The family of Mongolian Altantuya Shaariibuu today withdrew their appeal against a High Court's dismissal of their bid to use the Federal Court’s criminal verdict over her (Altantuya's) murder for their civil lawsuit.
Lawyer Sangeet Kaur Deo representing the family informed the Court of Appeal’s three-member bench of the withdrawal with no order as to cost.
Justice Badariah Sahamid, who chaired the bench, subsequently struck out the appeal.
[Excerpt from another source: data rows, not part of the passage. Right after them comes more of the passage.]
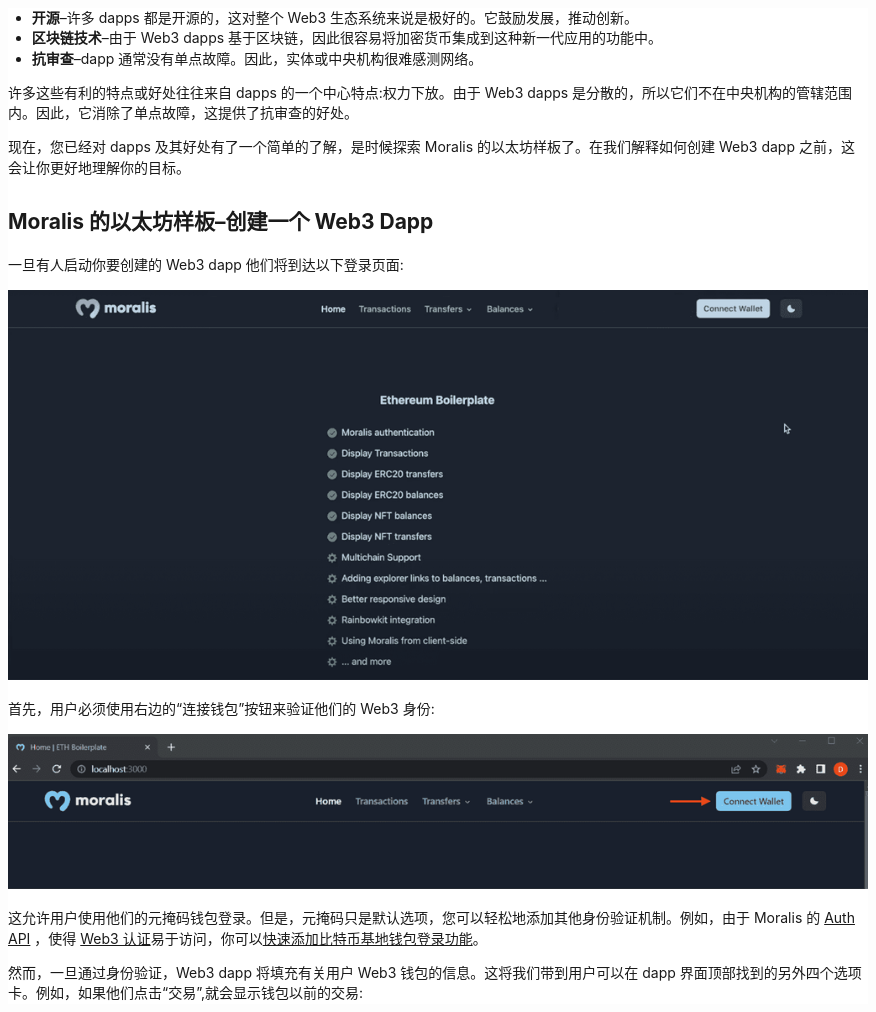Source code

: *   **开源**–许多 dapps 都是开源的，这对整个 Web3 生态系统来说是极好的。它鼓励发展，推动创新。
*   **区块链技术**–由于 Web3 dapps 基于区块链，因此很容易将加密货币集成到这种新一代应用的功能中。
*   **抗审查**–dapp 通常没有单点故障。因此，实体或中央机构很难感测网络。

许多这些有利的特点或好处往往来自 dapps 的一个中心特点:权力下放。由于 Web3 dapps 是分散的，所以它们不在中央机构的管辖范围内。因此，它消除了单点故障，这提供了抗审查的好处。

现在，您已经对 dapps 及其好处有了一个简单的了解，是时候探索 Moralis 的以太坊样板了。在我们解释如何创建 Web3 dapp 之前，这会让你更好地理解你的目标。

## Moralis 的以太坊样板–创建一个 Web3 Dapp

一旦有人启动你要创建的 Web3 dapp 他们将到达以下登录页面:

![](img/472b5f6ca99de95f6cc41052e7a03c68.png)

首先，用户必须使用右边的“连接钱包”按钮来验证他们的 Web3 身份:

![](img/d590bcdec8738e81f96650322f0c3ffd.png)

这允许用户使用他们的元掩码钱包登录。但是，元掩码只是默认选项，您可以轻松地添加其他身份验证机制。例如，由于 Moralis 的 [Auth API](https://docs.moralis.io/reference/auth-api-overview) ，使得 [Web3 认证](https://moralis.io/authentication/)易于访问，你可以[快速添加比特币基地钱包登录功能](https://moralis.io/how-to-add-coinbase-wallet-login-functionality/)。

然而，一旦通过身份验证，Web3 dapp 将填充有关用户 Web3 钱包的信息。这将我们带到用户可以在 dapp 界面顶部找到的另外四个选项卡。例如，如果他们点击“交易”,就会显示钱包以前的交易:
The other two judges were Justice Harmindar Singh Dhaliwal and Justice Nor Bee Ariffin.
The family members - Altantuya's father Shaariibuu Setev, her mother Altantsetseg Sanjaa and her sons Mungunshagai Bayarjargal and Altanshagai Munkhtulga - had filed an appeal against the decision of the High Court in Shah Alam on Oct 1, 2018, in rejecting their application to use the evidence in a Federal Court ruling that convicted two policemen for her murder, in their RM100 million lawsuit.
Then High Court judge Vazeer Alam Mydin Meera (now Court of Appeal judge) ruled that Section 43 of the Evidence Act 1950 does not allow the use of criminal convictions in civil cases.
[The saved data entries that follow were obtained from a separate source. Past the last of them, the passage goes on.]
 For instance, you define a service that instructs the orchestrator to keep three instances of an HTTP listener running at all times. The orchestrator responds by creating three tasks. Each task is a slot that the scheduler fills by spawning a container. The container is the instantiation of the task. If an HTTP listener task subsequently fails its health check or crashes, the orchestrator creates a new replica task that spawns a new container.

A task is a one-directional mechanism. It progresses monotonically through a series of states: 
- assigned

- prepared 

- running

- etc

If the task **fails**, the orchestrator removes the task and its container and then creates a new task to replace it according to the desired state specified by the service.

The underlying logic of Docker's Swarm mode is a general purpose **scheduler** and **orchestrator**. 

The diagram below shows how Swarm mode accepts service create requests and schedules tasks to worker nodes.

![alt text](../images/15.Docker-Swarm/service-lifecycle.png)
Altantuya's family members had filed a lawsuit on June 4, 2007, claiming that her (Altantuya's) death had caused them mental and psychological trauma and sought damages, including dependency claims.
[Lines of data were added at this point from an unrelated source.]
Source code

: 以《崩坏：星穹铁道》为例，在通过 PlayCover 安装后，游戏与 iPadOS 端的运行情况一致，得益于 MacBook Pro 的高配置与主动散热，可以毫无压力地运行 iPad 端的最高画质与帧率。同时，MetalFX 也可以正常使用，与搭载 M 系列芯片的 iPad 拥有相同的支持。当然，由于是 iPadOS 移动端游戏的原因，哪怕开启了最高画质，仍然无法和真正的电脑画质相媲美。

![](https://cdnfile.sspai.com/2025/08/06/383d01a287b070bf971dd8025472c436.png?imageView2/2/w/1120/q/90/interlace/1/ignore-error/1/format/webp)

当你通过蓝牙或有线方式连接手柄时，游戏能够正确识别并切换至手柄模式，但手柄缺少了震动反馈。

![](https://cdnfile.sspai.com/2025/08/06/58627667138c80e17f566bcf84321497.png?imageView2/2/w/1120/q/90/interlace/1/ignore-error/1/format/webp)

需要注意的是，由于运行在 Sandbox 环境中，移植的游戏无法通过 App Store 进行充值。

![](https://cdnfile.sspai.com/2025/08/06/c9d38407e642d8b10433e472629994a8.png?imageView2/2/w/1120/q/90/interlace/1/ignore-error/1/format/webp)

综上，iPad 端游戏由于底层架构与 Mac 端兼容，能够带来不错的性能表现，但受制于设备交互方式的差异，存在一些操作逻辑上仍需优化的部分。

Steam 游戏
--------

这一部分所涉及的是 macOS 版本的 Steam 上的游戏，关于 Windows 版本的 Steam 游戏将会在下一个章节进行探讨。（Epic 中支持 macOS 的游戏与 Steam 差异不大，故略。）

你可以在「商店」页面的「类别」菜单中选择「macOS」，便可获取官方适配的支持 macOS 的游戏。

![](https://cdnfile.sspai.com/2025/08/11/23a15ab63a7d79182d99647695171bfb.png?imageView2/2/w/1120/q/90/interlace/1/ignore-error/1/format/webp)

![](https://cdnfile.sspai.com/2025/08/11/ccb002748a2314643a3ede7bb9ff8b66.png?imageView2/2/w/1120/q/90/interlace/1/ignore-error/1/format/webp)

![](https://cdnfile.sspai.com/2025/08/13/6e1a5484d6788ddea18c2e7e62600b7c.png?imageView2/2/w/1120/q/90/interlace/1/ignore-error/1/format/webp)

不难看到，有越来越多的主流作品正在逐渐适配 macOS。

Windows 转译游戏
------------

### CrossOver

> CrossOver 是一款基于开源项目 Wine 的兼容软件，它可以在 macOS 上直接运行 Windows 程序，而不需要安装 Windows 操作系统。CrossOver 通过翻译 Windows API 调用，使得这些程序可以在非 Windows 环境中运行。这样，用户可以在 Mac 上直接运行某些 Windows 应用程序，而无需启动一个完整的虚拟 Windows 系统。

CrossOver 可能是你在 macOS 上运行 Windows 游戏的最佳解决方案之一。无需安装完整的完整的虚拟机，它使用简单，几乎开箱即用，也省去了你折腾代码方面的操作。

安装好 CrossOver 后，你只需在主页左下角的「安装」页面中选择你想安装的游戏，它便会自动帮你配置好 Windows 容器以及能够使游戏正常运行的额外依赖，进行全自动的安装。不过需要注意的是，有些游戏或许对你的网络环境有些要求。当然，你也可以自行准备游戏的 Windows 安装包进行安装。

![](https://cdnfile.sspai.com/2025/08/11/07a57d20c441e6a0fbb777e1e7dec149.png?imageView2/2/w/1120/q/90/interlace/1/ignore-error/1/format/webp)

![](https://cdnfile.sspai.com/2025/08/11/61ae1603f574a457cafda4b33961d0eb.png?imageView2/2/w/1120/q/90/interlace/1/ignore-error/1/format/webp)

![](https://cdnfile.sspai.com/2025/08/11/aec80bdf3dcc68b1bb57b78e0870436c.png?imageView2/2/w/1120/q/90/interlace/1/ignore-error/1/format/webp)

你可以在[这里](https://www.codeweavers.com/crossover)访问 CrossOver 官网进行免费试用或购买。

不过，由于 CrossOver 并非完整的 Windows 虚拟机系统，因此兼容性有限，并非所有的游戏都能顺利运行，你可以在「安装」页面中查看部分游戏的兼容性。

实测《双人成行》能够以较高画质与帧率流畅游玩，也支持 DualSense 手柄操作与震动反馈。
They had named two police officers, namely Chief Inspector Azilah Hadri and Corporal Sirul Azhar Umar, political analyst Abdul Razak Baginda and the government as defendants in the suit.
Abdul Razak was charged with conspiring with Azilah and Sirul Azhar to kill Altantuya, 28, in 2006, but he was acquitted of the charge in October 2008 without having to enter his defence, while Azilah and Sirul Azhar were found guilty in 2009.
On Aug 23, 2013, the Court of Appeal allowed Azilah and Sirul Azhar's appeal and acquitted them of the charge but their acquittal was overturned by the Federal Court on Jan 13, 2015, following the prosecution's appeal.
Sangeet Kaur told reporters that the appeal was withdrawn in view of the position of the law that criminal convictions cannot be used in a civil lawsuit.